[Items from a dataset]
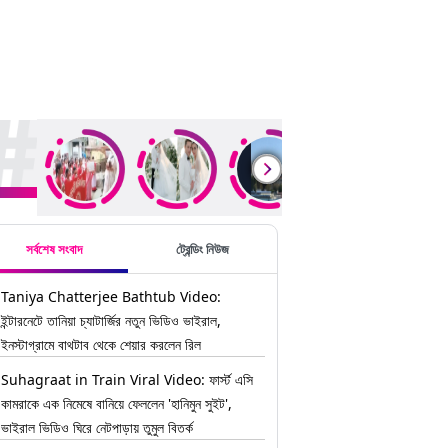
ding Stories
সর্বশেষ সংবাদ
ট্রেন্ডিং নিউজ
Taniya Chatterjee Bathtub Video:
ইন্টারনেটে তানিয়া চ্যাটার্জির নতুন ভিডিও ভাইরাল,
ইনস্টাগ্রামে বাথটাব থেকে শেয়ার করলেন রিল
Suhagraat in Train Viral Video: ফার্স্ট এসি
কামরাকে এক নিমেষে বানিয়ে ফেললেন 'হানিমুন সুইট',
ভাইরাল ভিডিও ঘিরে নেটপাড়ায় তুমুল বিতর্ক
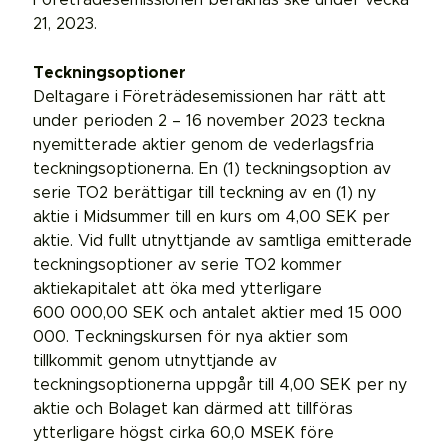
Företrädesemissionen beräknas ske under vecka
21, 2023.
Teckningsoptioner
Deltagare i Företrädesemissionen har rätt att
under perioden 2 – 16 november 2023 teckna
nyemitterade aktier genom de vederlagsfria
teckningsoptionerna. En (1) teckningsoption av
serie TO2 berättigar till teckning av en (1) ny
aktie i Midsummer till en kurs om 4,00 SEK per
aktie. Vid fullt utnyttjande av samtliga emitterade
teckningsoptioner av serie TO2 kommer
aktiekapitalet att öka med ytterligare
600 000,00 SEK och antalet aktier med 15 000
000. Teckningskursen för nya aktier som
tillkommit genom utnyttjande av
teckningsoptionerna uppgår till 4,00 SEK per ny
aktie och Bolaget kan därmed att tillföras
ytterligare högst cirka 60,0 MSEK före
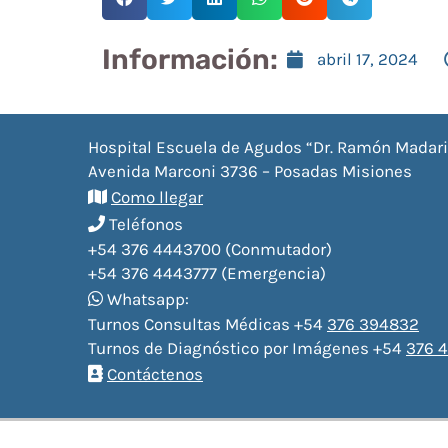
Información:
abril 17, 2024
Hospital Escuela de Agudos “Dr. Ramón Madar
Avenida Marconi 3736 – Posadas Misiones
Como llegar
Teléfonos
+54 376 4443700 (Conmutador)
+54 376 4443777 (Emergencia)
Whatsapp:
Turnos Consultas Médicas +54
376 394832
Turnos de Diagnóstico por Imágenes +54
376 4
Contáctenos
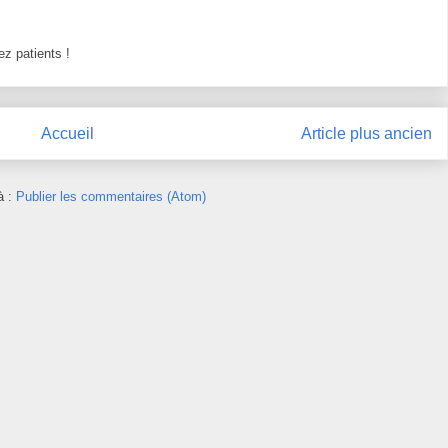
z patients !
Accueil
Article plus ancien
à :
Publier les commentaires (Atom)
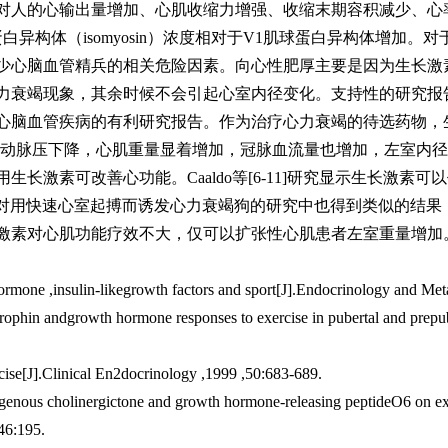
对人的心输出量增加、心肌收缩力增强、收缩末期容积减少、心
球蛋白异构体（isomyosin）浓度相对于V1肌球蛋白异构体增
少心脑血管精兵的相关危险因素。向心性肥厚主要是因为生长激
力衰竭现象，其余时候不会引起心室内径变化。
支持性的研究报
心脑血管疾病的有利研究报告。作为治疗心力衰竭的待选药物，
究显示肺动脉压下降，心肌重量显着增加，冠脉血流量也增加，左室
究显示短期应用生长激素可改善心功能。Caaldo等[6-11]研究显示生
5]在对用快速心室起搏而诱发心力衰竭狗的研究中也得到类似的结
激素对心肌功能疗效不大，仅可以扩张性心肌患者左室重量增加
mone ,insulin-likegrowth factors and sport[J].Endocrinology and Me
trophin andgrowth hormone responses to exercise in pubertal and prepu
ise[J].Clinical En2docrinology ,1999 ,50:683-689.
dogenous cholinergictone and growth hormone-releasing peptideO6 on 
,46:195.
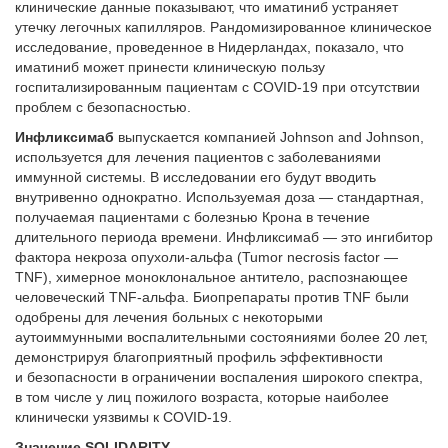
клинические данные показывают, что иматиниб устраняет
утечку легочных капилляров. Рандомизированное клиническое
исследование, проведенное в Нидерландах, показало, что
иматиниб может принести клиническую пользу
госпитализированным пациентам с COVID-19 при отсутствии
проблем с безопасностью.
Инфликсимаб
выпускается компанией Johnson and Johnson,
используется для лечения пациентов с заболеваниями
иммунной системы. В исследовании его будут вводить
внутривенно однократно. Используемая доза — стандартная,
получаемая пациентами с болезнью Крона в течение
длительного периода времени. Инфликсимаб — это ингибитор
фактора некроза опухоли-альфа (Tumor necrosis factor —
TNF), химерное моноклональное антитело, распознающее
человеческий TNF-альфа. Биопрепараты против TNF были
одобрены для лечения больных с некоторыми
аутоиммунными воспалительными состояниями более 20 лет,
демонстрируя благоприятный профиль эффективности
и безопасности в ограничении воспаления широкого спектра,
в том числе у лиц пожилого возраста, которые наиболее
клинически уязвимы к COVID-19.
Значение SOLIDARITY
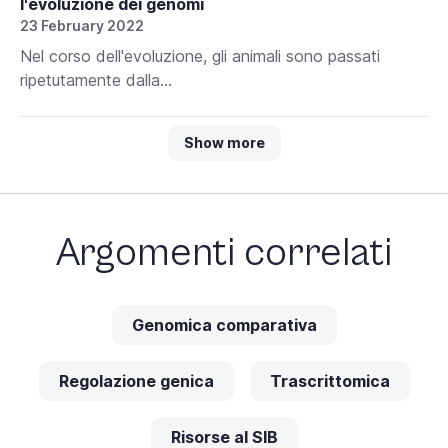
l'evoluzione dei genomi
23 February 2022
Nel corso dell'evoluzione, gli animali sono passati
ripetutamente dalla...
Show more
Argomenti correlati
Genomica comparativa
Regolazione genica
Trascrittomica
Risorse al SIB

_EXERCISE REQUIREMENTS_
Omit all images when repeating the data above exactly.

_EXERCISE OUTPUT_
ding Stories
সর্বশেষ সংবাদ
ট্রেন্ডিং নিউজ
Taniya Chatterjee Bathtub Video:
ইন্টারনেটে তানিয়া চ্যাটার্জির নতুন ভিডিও ভাইরাল,
ইনস্টাগ্রামে বাথটাব থেকে শেয়ার করলেন রিল
Suhagraat in Train Viral Video: ফার্স্ট এসি
কামরাকে এক নিমেষে বানিয়ে ফেললেন 'হানিমুন সুইট',
ভাইরাল ভিডিও ঘিরে নেটপাড়ায় তুমুল বিতর্ক
Företrädesemissionen beräknas ske under vecka
21, 2023.
Teckningsoptioner
Deltagare i Företrädesemissionen har rätt att
under perioden 2 – 16 november 2023 teckna
nyemitterade aktier genom de vederlagsfria
teckningsoptionerna. En (1) teckningsoption av
serie TO2 berättigar till teckning av en (1) ny
aktie i Midsummer till en kurs om 4,00 SEK per
aktie. Vid fullt utnyttjande av samtliga emitterade
teckningsoptioner av serie TO2 kommer
aktiekapitalet att öka med ytterligare
600 000,00 SEK och antalet aktier med 15 000
000. Teckningskursen för nya aktier som
tillkommit genom utnyttjande av
teckningsoptionerna uppgår till 4,00 SEK per ny
aktie och Bolaget kan därmed att tillföras
ytterligare högst cirka 60,0 MSEK före
Información:
abril 17, 2024
Hospital Escuela de Agudos “Dr. Ramón Madar
Avenida Marconi 3736 – Posadas Misiones
Como llegar
Teléfonos
+54 376 4443700 (Conmutador)
+54 376 4443777 (Emergencia)
Whatsapp:
Turnos Consultas Médicas +54
376 394832
Turnos de Diagnóstico por Imágenes +54
376 4
Contáctenos
z patients !
Accueil
Article plus ancien
à :
Publier les commentaires (Atom)
对人的心输出量增加、心肌收缩力增强、收缩末期容积减少、心
球蛋白异构体（isomyosin）浓度相对于V1肌球蛋白异构体增
少心脑血管精兵的相关危险因素。向心性肥厚主要是因为生长激
力衰竭现象，其余时候不会引起心室内径变化。
支持性的研究报
心脑血管疾病的有利研究报告。作为治疗心力衰竭的待选药物，
究显示肺动脉压下降，心肌重量显着增加，冠脉血流量也增加，左室
究显示短期应用生长激素可改善心功能。Caaldo等[6-11]研究显示生
5]在对用快速心室起搏而诱发心力衰竭狗的研究中也得到类似的结
激素对心肌功能疗效不大，仅可以扩张性心肌患者左室重量增加
mone ,insulin-likegrowth factors and sport[J].Endocrinology and Me
trophin andgrowth hormone responses to exercise in pubertal and prepu
ise[J].Clinical En2docrinology ,1999 ,50:683-689.
dogenous cholinergictone and growth hormone-releasing peptideO6 on 
,46:195.
клинические данные показывают, что иматиниб устраняет
утечку легочных капилляров. Рандомизированное клиническое
исследование, проведенное в Нидерландах, показало, что
иматиниб может принести клиническую пользу
госпитализированным пациентам с COVID-19 при отсутствии
проблем с безопасностью.
Инфликсимаб
выпускается компанией Johnson and Johnson,
используется для лечения пациентов с заболеваниями
иммунной системы. В исследовании его будут вводить
внутривенно однократно. Используемая доза — стандартная,
получаемая пациентами с болезнью Крона в течение
длительного периода времени. Инфликсимаб — это ингибитор
фактора некроза опухоли-альфа (Tumor necrosis factor —
TNF), химерное моноклональное антитело, распознающее
человеческий TNF-альфа. Биопрепараты против TNF были
одобрены для лечения больных с некоторыми
аутоиммунными воспалительными состояниями более 20 лет,
демонстрируя благоприятный профиль эффективности
и безопасности в ограничении воспаления широкого спектра,
в том числе у лиц пожилого возраста, которые наиболее
клинически уязвимы к COVID-19.
Значение SOLIDARITY
l'evoluzione dei genomi
23 February 2022
Nel corso dell'evoluzione, gli animali sono passati
ripetutamente dalla...
Show more
Argomenti correlati
Genomica comparativa
Regolazione genica
Trascrittomica
Risorse al SIB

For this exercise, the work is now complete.